● **Your instructions**: Copy out the abstract on C–H activation by a tungsten trimethylsilylallyl complex in full, with its title, every word, symbol, and punctuation mark unchanged.

● **Excerpted passage**:
____________________
Intermolecular C–H Activations of Hydrocarbons Initiated by a Tungsten Trimethylsilylallyl Complex

Thermolysis of Cp*W­(NO)­(Npt)­(η3-CH2CHCHSiMe3) [Cp* = η5-C5Me5; Npt = CH2CMe3] at 55 °C leads to the loss of neopentane and the formation of the 16-electron η2-allene intermediate Cp*W­(NO)­(η2-CH2CCHSiMe3), which activates hydrocarbons at their methyl groups. In the case of linear alkanes, only terminal C–H activation occurs. This selectivity persists in the presence of an ether functionality, but not with other oxygen-containing substrates such as aldehydes and alcohols. With these latter substrates, the organometallic complex is oxidized to Cp*W­(O)2(Npt). The existence of the allene intermediate has been confirmed by its reaction with PMe3 to form the 18-electron adduct and by its diagnostic reaction with cyclohexene. Carbonylation of Cp*W­(NO)­(Npt)­(η3-CH2CHCHSiMe3) with CO (550 psig) at room temperature results in the clean formation of the corresponding Cp*W­(NO)­(η1-C­(O)­Npt)­(η3-CH2CHCHSiMe3) complex, which exists as a mixture of two interconverting isomers differing in their modes of attachment of the (η3-CH2CHCHSiMe3) ligands to the tungsten centers. The congeneric molybdenum complex, Cp*Mo­(NO)­(Npt)­(η3-CH2CHCHSiMe3), has also been synthesized, and although it generates the requisite η2-allene intermediate upon thermolysis, its preferred mode of reactivity is coupling of the allyl and alkyl ligands. Consequently, the molybdenum complex is inferior to the tungsten system for effecting C–H activations. All new complexes have been characterized by conventional spectroscopic and analytical methods, and the solid-state molecular structures of most of them have been established by single-crystal X-ray crystallographic analyses.
____________________
● **Data provided**:
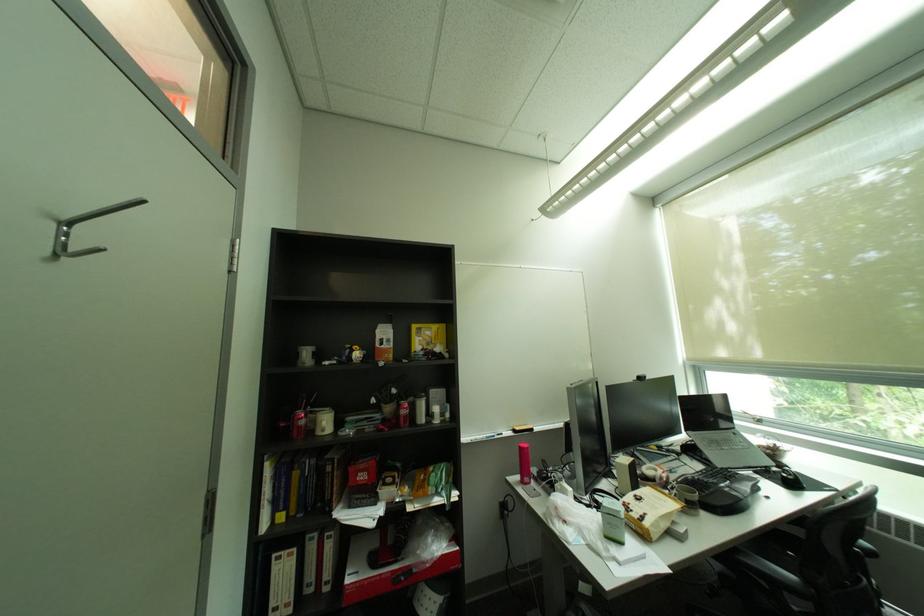
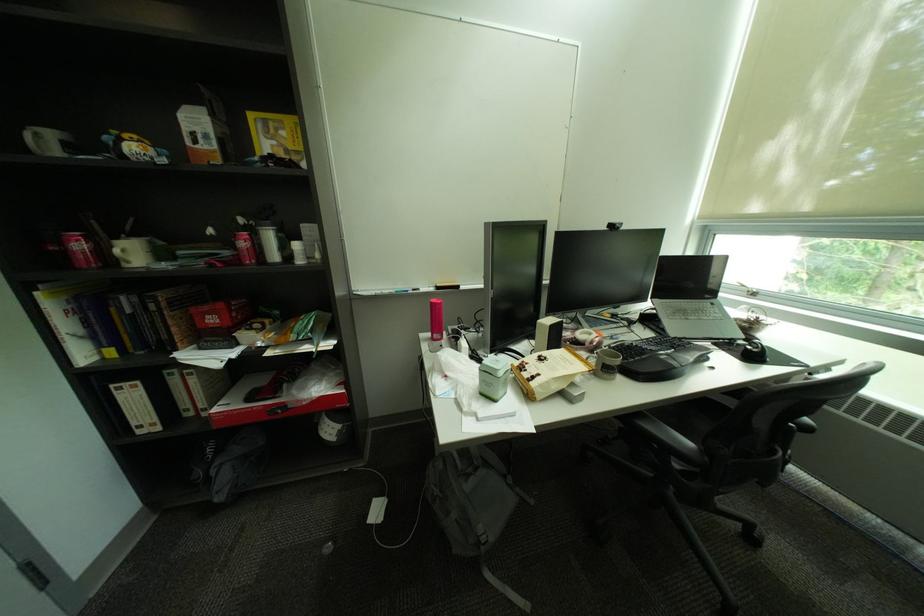
In the second image, find the point that corresponds to point 334,424 in the first image.

(128, 252)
____________________
● **Response area**:
Intermolecular C–H Activations of Hydrocarbons Initiated by a Tungsten Trimethylsilylallyl Complex

Thermolysis of Cp*W­(NO)­(Npt)­(η3-CH2CHCHSiMe3) [Cp* = η5-C5Me5; Npt = CH2CMe3] at 55 °C leads to the loss of neopentane and the formation of the 16-electron η2-allene intermediate Cp*W­(NO)­(η2-CH2CCHSiMe3), which activates hydrocarbons at their methyl groups. In the case of linear alkanes, only terminal C–H activation occurs. This selectivity persists in the presence of an ether functionality, but not with other oxygen-containing substrates such as aldehydes and alcohols. With these latter substrates, the organometallic complex is oxidized to Cp*W­(O)2(Npt). The existence of the allene intermediate has been confirmed by its reaction with PMe3 to form the 18-electron adduct and by its diagnostic reaction with cyclohexene. Carbonylation of Cp*W­(NO)­(Npt)­(η3-CH2CHCHSiMe3) with CO (550 psig) at room temperature results in the clean formation of the corresponding Cp*W­(NO)­(η1-C­(O)­Npt)­(η3-CH2CHCHSiMe3) complex, which exists as a mixture of two interconverting isomers differing in their modes of attachment of the (η3-CH2CHCHSiMe3) ligands to the tungsten centers. The congeneric molybdenum complex, Cp*Mo­(NO)­(Npt)­(η3-CH2CHCHSiMe3), has also been synthesized, and although it generates the requisite η2-allene intermediate upon thermolysis, its preferred mode of reactivity is coupling of the allyl and alkyl ligands. Consequently, the molybdenum complex is inferior to the tungsten system for effecting C–H activations. All new complexes have been characterized by conventional spectroscopic and analytical methods, and the solid-state molecular structures of most of them have been established by single-crystal X-ray crystallographic analyses.